- _What is expected_: Pull each line with the string "functions" from the entries.

- _Information provided_:
---------------

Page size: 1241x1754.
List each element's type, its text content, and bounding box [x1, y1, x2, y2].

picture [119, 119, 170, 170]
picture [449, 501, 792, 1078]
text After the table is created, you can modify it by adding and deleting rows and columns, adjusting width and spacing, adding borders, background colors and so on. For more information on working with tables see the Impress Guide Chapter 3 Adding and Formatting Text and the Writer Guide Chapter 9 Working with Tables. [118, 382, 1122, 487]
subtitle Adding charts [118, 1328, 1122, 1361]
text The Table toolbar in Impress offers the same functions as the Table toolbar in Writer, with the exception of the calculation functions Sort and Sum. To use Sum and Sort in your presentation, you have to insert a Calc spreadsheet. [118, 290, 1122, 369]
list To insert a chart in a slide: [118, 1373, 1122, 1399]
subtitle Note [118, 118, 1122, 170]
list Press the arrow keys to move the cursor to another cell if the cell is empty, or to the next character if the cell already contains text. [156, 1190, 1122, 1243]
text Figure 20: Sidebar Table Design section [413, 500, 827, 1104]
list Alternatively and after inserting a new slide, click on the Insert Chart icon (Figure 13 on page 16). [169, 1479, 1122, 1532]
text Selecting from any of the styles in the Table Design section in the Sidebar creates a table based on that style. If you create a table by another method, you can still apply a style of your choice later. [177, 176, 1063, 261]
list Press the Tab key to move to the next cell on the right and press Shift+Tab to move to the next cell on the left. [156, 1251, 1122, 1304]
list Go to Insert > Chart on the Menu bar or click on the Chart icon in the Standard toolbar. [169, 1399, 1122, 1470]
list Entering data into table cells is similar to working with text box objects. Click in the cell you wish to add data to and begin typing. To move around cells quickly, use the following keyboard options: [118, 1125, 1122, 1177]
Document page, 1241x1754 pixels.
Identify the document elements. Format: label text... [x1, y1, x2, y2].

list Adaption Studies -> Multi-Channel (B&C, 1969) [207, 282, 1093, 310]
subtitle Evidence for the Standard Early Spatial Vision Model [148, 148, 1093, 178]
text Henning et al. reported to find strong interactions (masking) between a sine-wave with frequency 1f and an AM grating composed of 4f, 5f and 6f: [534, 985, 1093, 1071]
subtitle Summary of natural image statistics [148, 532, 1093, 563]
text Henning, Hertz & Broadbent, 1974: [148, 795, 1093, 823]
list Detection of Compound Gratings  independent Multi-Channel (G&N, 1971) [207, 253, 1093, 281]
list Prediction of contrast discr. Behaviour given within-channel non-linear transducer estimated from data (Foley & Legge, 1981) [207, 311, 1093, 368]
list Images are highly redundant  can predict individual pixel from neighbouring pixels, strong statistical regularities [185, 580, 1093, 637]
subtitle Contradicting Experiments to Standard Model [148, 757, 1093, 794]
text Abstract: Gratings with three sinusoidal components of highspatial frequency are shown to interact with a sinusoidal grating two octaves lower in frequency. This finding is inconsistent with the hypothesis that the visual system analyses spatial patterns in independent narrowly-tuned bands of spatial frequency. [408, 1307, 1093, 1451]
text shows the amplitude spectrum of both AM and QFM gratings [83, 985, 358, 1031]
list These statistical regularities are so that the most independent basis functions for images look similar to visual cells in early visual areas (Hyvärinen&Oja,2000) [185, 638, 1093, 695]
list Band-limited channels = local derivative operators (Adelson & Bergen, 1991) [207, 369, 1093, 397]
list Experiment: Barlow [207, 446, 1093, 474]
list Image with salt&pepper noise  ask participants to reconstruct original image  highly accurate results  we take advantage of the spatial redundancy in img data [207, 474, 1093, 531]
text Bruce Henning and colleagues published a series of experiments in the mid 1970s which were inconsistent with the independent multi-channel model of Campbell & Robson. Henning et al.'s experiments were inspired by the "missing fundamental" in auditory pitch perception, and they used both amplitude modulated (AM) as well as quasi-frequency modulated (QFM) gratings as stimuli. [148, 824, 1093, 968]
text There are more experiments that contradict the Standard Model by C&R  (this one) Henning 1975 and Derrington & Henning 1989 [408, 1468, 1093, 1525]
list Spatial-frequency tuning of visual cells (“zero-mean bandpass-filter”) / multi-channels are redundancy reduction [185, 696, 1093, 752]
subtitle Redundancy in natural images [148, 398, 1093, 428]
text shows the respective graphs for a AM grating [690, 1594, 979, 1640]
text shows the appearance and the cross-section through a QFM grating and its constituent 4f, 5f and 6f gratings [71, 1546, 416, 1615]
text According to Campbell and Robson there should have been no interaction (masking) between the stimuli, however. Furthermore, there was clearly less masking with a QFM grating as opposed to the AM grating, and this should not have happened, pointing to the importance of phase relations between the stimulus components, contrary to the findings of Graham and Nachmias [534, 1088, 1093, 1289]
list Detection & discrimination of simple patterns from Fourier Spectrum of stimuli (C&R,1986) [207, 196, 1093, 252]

---------------

- _Completed task_:
text The Table toolbar in Impress offers the same functions as the Table toolbar in Writer, with the exception of the calculation functions Sort and Sum. To use Sum and Sort in your presentation, you have to insert a Calc spreadsheet. [118, 290, 1122, 369]
list These statistical regularities are so that the most independent basis functions for images look similar to visual cells in early visual areas (Hyvärinen&Oja,2000) [185, 638, 1093, 695]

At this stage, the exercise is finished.